16. МЫСЛЯЩИЙ МЕТАЛЛ!

– Допустим, – согласился я. – Мы подходим к их способу передвижения. В простейшей формулировке всякое движение есть перемещение в пространстве под воздействием силы тяготения. Ходьба человека – это постоянное преодоление силы тяготения, которая стремится притянуть его к поверхности земли и прижать к ней. Гравитация распространяется в эфире – это колебания, родственные магнитному полю, которое, если использовать ваше сравнение, поворачивает молекулы железа. Ходьба – это постоянные разрывы поля тяготения.

– Снимите на пленку идущего человека, пропустите ускоренно, и вам покажется, что человек летит. Не будет видно постоянных падений и подъемов, из которых и состоит ходьба.

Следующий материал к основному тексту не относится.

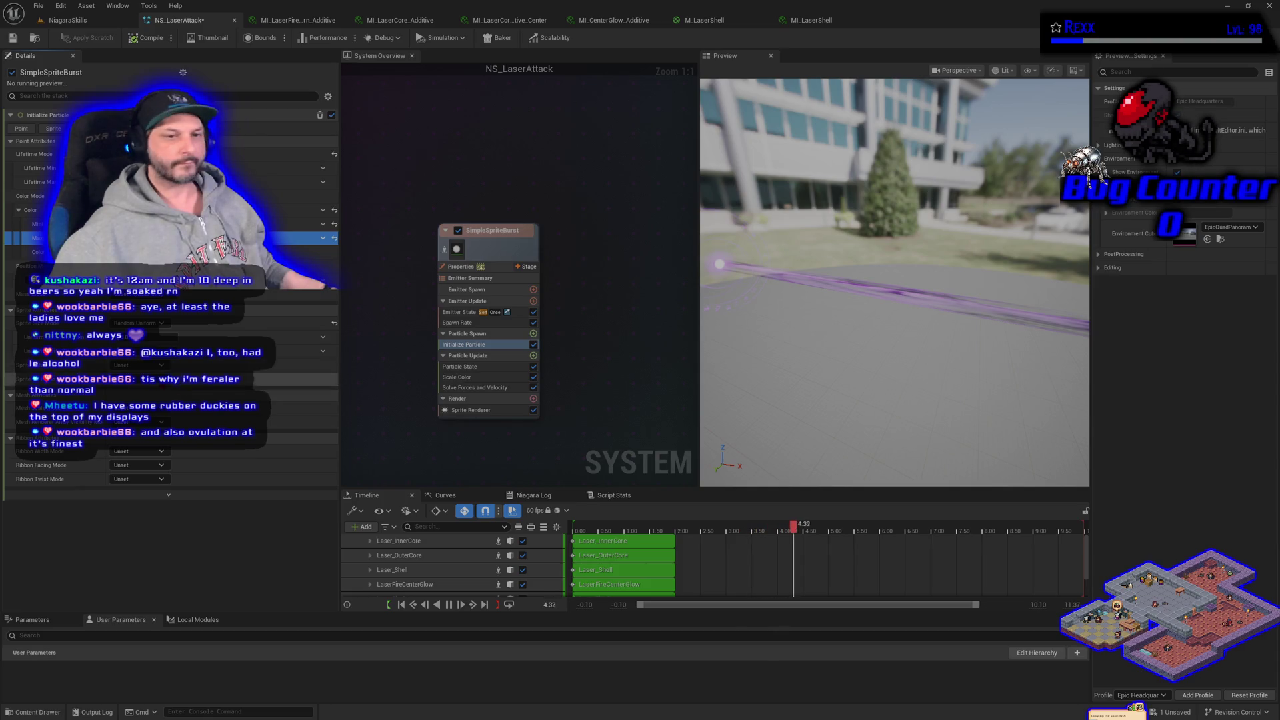
{"action": "type", "text": "2.3"}
{"action": "key", "text": "Return"}
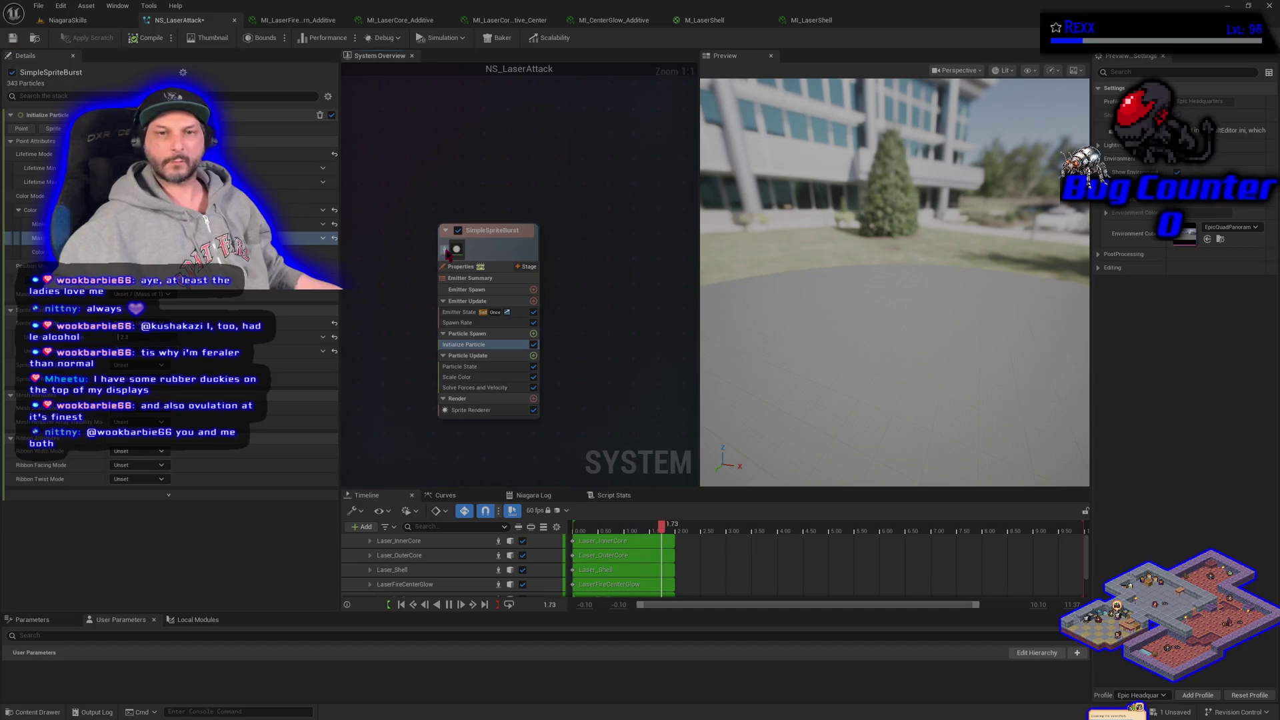
{"action": "left_click_drag", "start_coordinate": [699, 311], "coordinate": [562, 314]}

– Я полагаю, что передвижение этих существ состоит в постоянном преодолении поля тяготения, точно так же, как наша ходьба, только в таком ритме, что нам это продвижение кажется непрерывным.

– Несомненно, если бы мы могли замедлить поступление частичек света в глаз, мы бы увидели вместо непрерывного полета серию прыжков – точно так же как замедление пленки показывает нам ходьбу как серию спотыканий.

– Хорошо, до сих пор в этом феномене нет ничего такого, что человеческий мозг счел бы невозможным; поэтому интеллектуально мы продолжаем оставаться хозяевами этого феномена; нам нужно опасаться только недоступного человеческой мысли.

– Металлические и кристаллические, – сказал Дрейк. – А почему бы и нет? А мы сами кто такие? Кожаные мешки, полные некими жидкостями и опирающиеся на подвижное устройство, состоящее в основном из извести. Мы, с нашей кожей, ногтями и волосами, происходим в конечном счете из того первобытного желе, которое существовало бессчетные миллионы лет назад и которое Грегори [6] назвал протобионом. И оттуда же змеи с их чешуей и птицы с их перьями; рог носорогов и волшебные крылышки бабочки; панцирь краба, тонкая паутинка и сверкающее чудо перламутра.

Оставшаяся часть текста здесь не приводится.